A single number is the answer: how many lines of the data hold "Nantes"?

_Provided records_
= = = = =

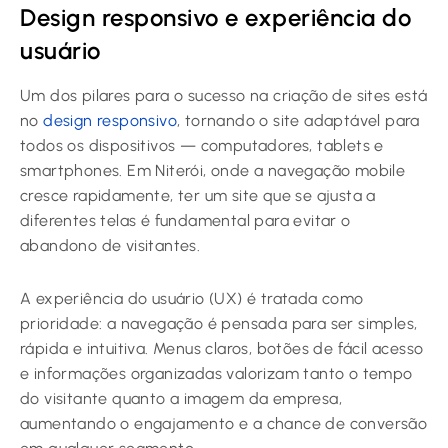
Design responsivo e experiência do
usuário
Um dos pilares para o sucesso na criação de sites está
no
design responsivo
, tornando o site adaptável para
todos os dispositivos — computadores, tablets e
smartphones. Em Niterói, onde a navegação mobile
cresce rapidamente, ter um site que se ajusta a
diferentes telas é fundamental para evitar o
abandono de visitantes.
A experiência do usuário (UX) é tratada como
prioridade: a navegação é pensada para ser simples,
rápida e intuitiva. Menus claros, botões de fácil acesso
e informações organizadas valorizam tanto o tempo
do visitante quanto a imagem da empresa,
aumentando o engajamento e a chance de conversão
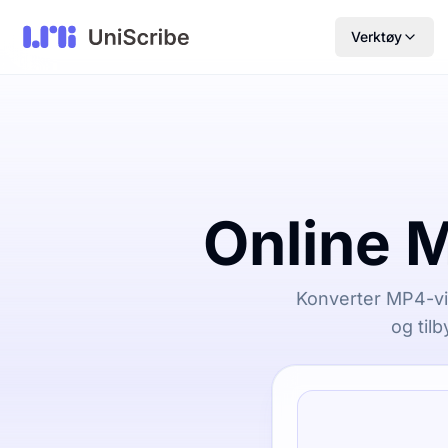
Verktøy
Online M
Konverter MP4-vid
og tilb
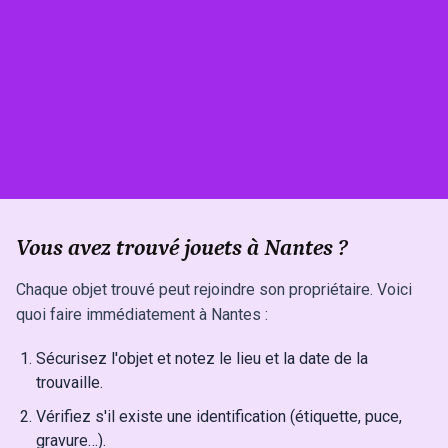
Vous avez trouvé jouets à Nantes ?
Chaque objet trouvé peut rejoindre son propriétaire. Voici
quoi faire immédiatement à Nantes :
Sécurisez l'objet et notez le lieu et la date de la
trouvaille.
Vérifiez s'il existe une identification (étiquette, puce,
gravure…).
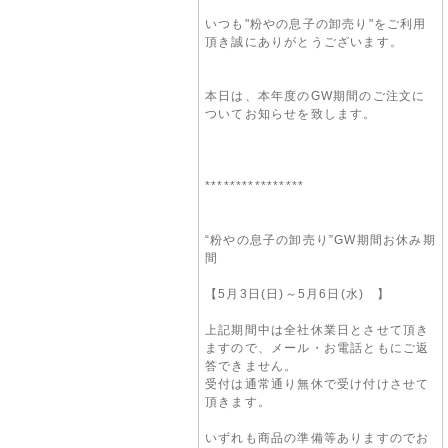
いつも"粉やの息子の卸売り"をご利用
頂き誠にありがとうございます。
本日は、本年度のGW期間のご注文に
ついてお知らせを致します。
****************
“粉やの息子の卸売り”GW期間お休み期
間
【5月3日(日)～5月6日(水) 】
上記期間中は全社休業日とさせて頂き
ますので、メール・お電話ともにご返
答できません。
受付は通常通り無休で受け付けさせて
頂きます。
いずれも商品の準備等ありますのでお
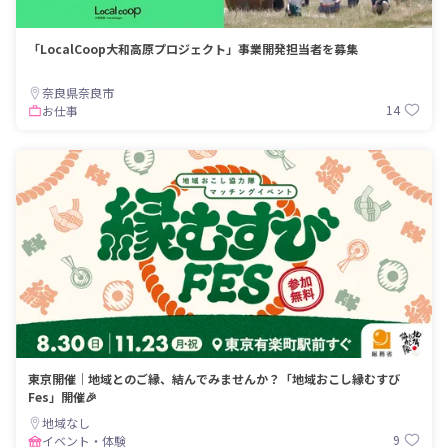
「LocalCoop大和高原プロジェクト」事業開発担当者を募集
奈良県奈良市
14
お仕事
東京開催｜地域とのご縁、結んでみませんか？「地域おこし縁むすび
Fes」開催🎉
地域なし
9
イベント・体験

= = = = =

_Your response_
2